Senator Skoufis stood outside an RHP community in New Windsor last November, opposing a rent increase.
December will mark 12 years since Aurora Beach-Houck has been living at Huguenot, near Port Jervis.
“And in January, I started experiencing septic issues, backing up into my house, my sink, my showers. It was horrible,” Beach-Houck says.
After much back and forth with the company, their plumber and others, Beach-Houck says, by July, the problem had grown worse.
“So finally in July I called the office. I said, you guys have to something, like there’s a pond of septic out here, like something has to be done. She, they kept begging me not to call the health department so, I was like, you know what? I’m calling the [county] health department because we can’t continue to live like this,” Beach-Houck says. “It’s coming up in my house. It’s all over the yard. So I called the health department. They came out, took pictures. It was a big pond in my yard.”
She retained an attorney from Legal Services of the Hudson Valley. Beach-Houck says the pipe at issue is under her youngest daughter’s bedroom, and the room is unusable because of the stench.
“I have two children. My oldest daughter has health issues. She has a part of her immune system that’s missing, so she gets sick with the drop of a dime,” Beach-Houck says. “So the fact that she’s been breathing this waste in for nine-and-a-half months, I have to take my kids to doctors, I have to take my kids to be examined and have blood work and have them checked because there could be something going on. There could be stuff that I don’t know that’s going on, especially my older one with her health condition. Like do you care, do you guys care at all?”

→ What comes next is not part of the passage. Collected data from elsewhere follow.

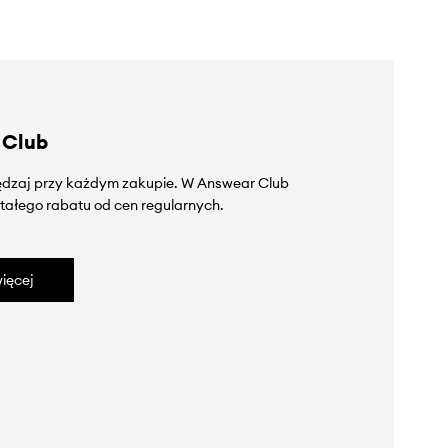
 Club
zędzaj przy każdym zakupie. W Answear Club
tałego rabatu od cen regularnych.
ięcej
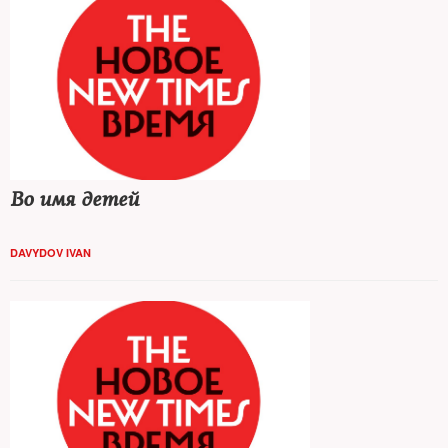
Во имя детей
DAVYDOV IVAN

In a statement RHP Properties President Joel Brown says, “We are in the process of replacing the sewer septic system for affected homes in the community and are awaiting the Health Department’s approval before the final repairs can be made. While the current system is operational, we recognize the need to replace it and will do so within the timeframe that was initially communicated to residents.”
Senator Metzger says several residents have reached out to her about maintenance problems. Then there’s the rent increase. Her 42nd District is a largely rural district in the Hudson Valley and Catskills where manufactured housing communities are one of the main affordable housing options available for senior citizens, veterans and others living on a fixed or modest income. The rent increase is for the lot that contains the home.

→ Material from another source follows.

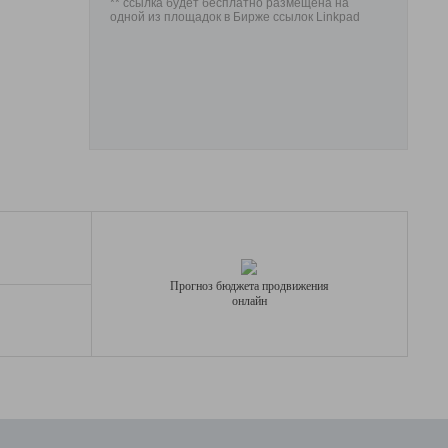
** ссылка будет бесплатно размещена на
одной из площадок в Бирже ссылок Linkpad
Прогноз бюджета продвижения
онлайн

“The residents, they legitimately ask, what are we being, what is this increase for? What exactly is it paying for, because they’re not seeing the improvements,” says Metzger.
“The rent goes up every year. I will be getting my new lease, it usually comes October and it usually goes in effect the end of December, so January of the new year it will go in effect,” says Beach-Houck. “It usually goes up every year between $30 and $50.”

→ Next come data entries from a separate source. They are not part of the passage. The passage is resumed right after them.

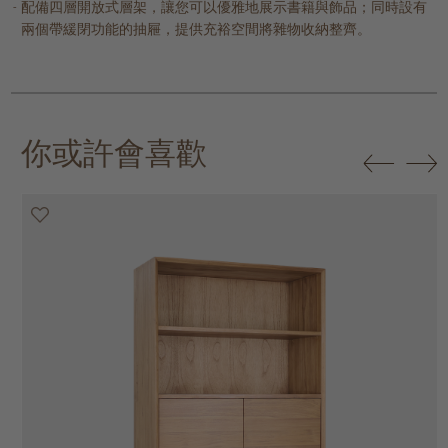
配備四層開放式層架，讓您可以優雅地展示書籍與飾品；同時設有
兩個帶緩閉功能的抽屜，提供充裕空間將雜物收納整齊。
你或許會喜歡
20% off
20% off
20% off
20% off
20% off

RHP is the nation's largest privately-held owner and operator of manufactured home communities in the U.S. New York state law states that rents may not increase more than 3 percent a year, but allows for up to 6 percent when the landlord’s expenses have increased in certain categories such as property taxes or capital improvements. Again, Metzger:
“The company has provided no justification for this increase over 3 percent, and it’s quite clear that they’re not even taking care of basic maintenance, let alone major capital improvements in the property,” Metzger says.
RHP’s Brown addresses the rent increase in his statement saying, “The rent increase is within accordance of current law and is necessary as we continue to reinvest in the community and provide a high level of service and quality lifestyle to our residents.”
Beach-Houck says she likes the place, has paid her rent on time, hasn’t caused or experienced problems prior, and is now soured by the situation. If the septic problem isn’t remedied, Beach-Houck says she may be forced to move at a time when there are few affordable options in the area.
“When is this going to get done. I have to worry about, come winter time, I might have to leave my home because I’m going to be dealing with a lot of issues and problems because this pipe is going to cause a lot of issues and problems,” says Beach-Houck. “So now I’m worried with my kids going back to school, having to do online schooling. Where am I going with my kids, my dog and my bunny?”
Metzger says she has not yet heard from Brown or anyone else at RHP. Brown says he will be reaching out to Senator Metzger to discuss questions and comments that she may have.